Megson formed a “performance art” group called Coum Transmissions in the late 1960s. This group was comprised of Megson, a stripper named Christine Newby, who took the name Cosey Fanni Tutti (a take on a Mozart opera), and Peter Christopherson, nicknamed “Sleazy.” With the addition of Chris Carter, they became Throbbing Gristle—a slang term in Yorkshire for an erection—on Sept. 3, 1975, the anniversary of Britain's entry into World War II. Throughout the '70s, this group of people consistently pushed the limits of what was acceptable, and by doing this, transformed the standard of what is considered art to an ever more degraded notion. According to Megson, “We were interested in taboos, what the boundaries were, where the sound became noise and where noise became music and where entertainment became pain, and where pain became entertainment. All the contradictions of culture.”
The group was catalyzing an acceleration of the process of the degeneration of society. At the start of their careers they were receiving many grants from arts councils, including the British Arts Council, to enable them to work and participate in exhibitions. And the term exhibition is all too ironically appropriate.
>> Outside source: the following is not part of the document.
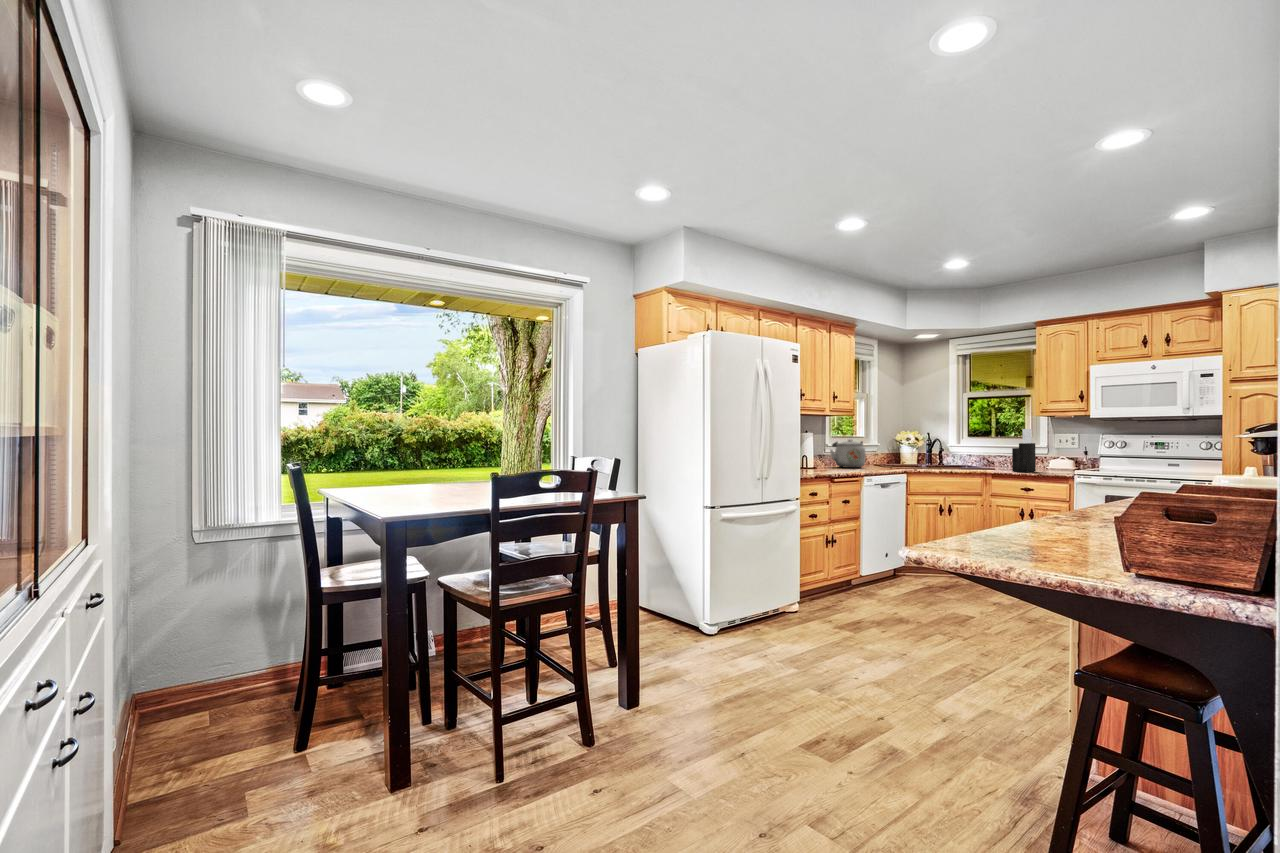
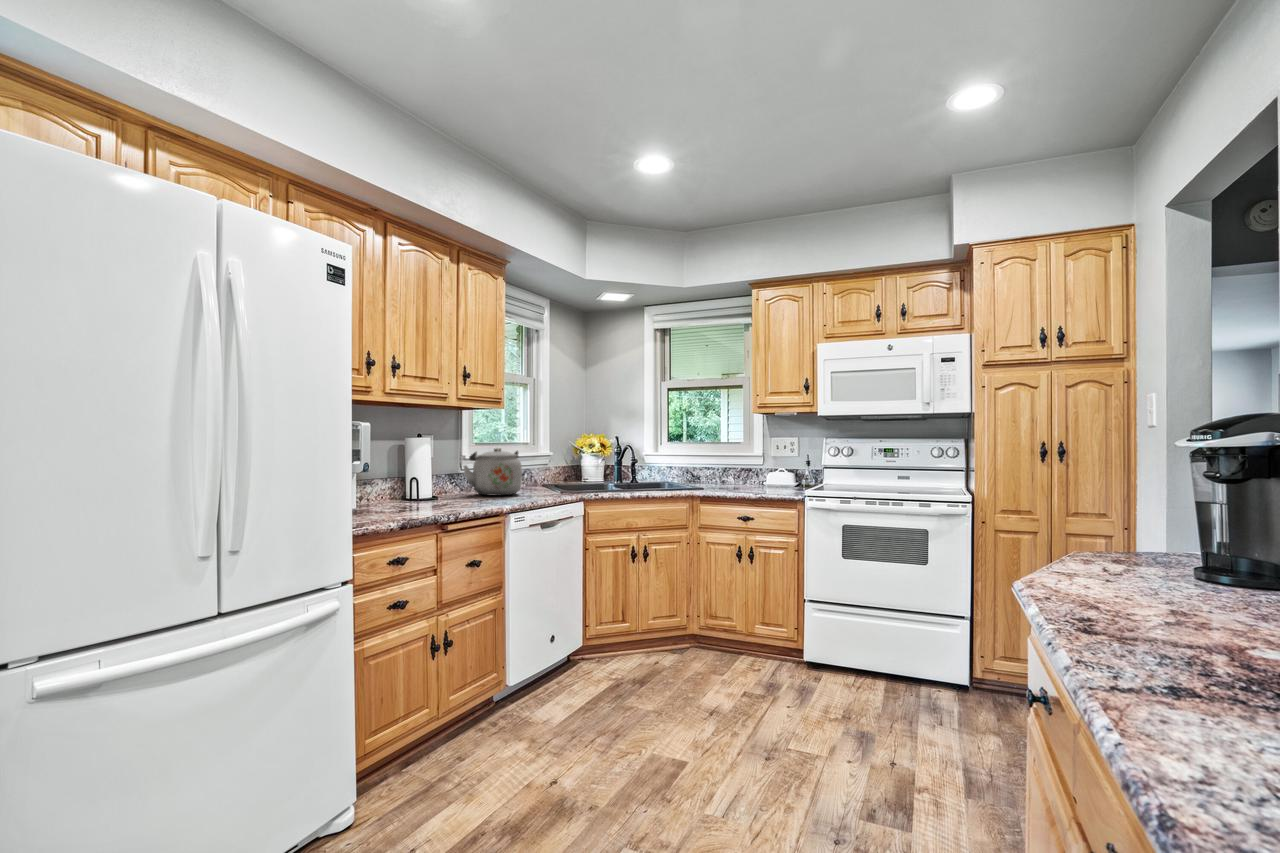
knife block: present [1012,429,1036,472] -> none [726,431,753,494]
Megson called the group an embodiment of the “secret fears and neuroses” of society. He continued:
So many people repress or dismiss large areas of themselves that they find it easier to dismiss Coum, but, like dismissed and suppressed emotions and desires, Coum is never totally forgotten.... Sex is sensual, delirium, escape, key to magick, joy, excitement.... We expand ourselves to boundaries, even destroying, condemning ourselves to forms of madness and isolation, to damnation in evil forms.... We need each other, hate each other, hate is nothing.... We want people to be themselves, and the price of that is to abandon thee [sic] false ideas one has of oneself.... Coum explore their ideas and obsessions and live them out where possible.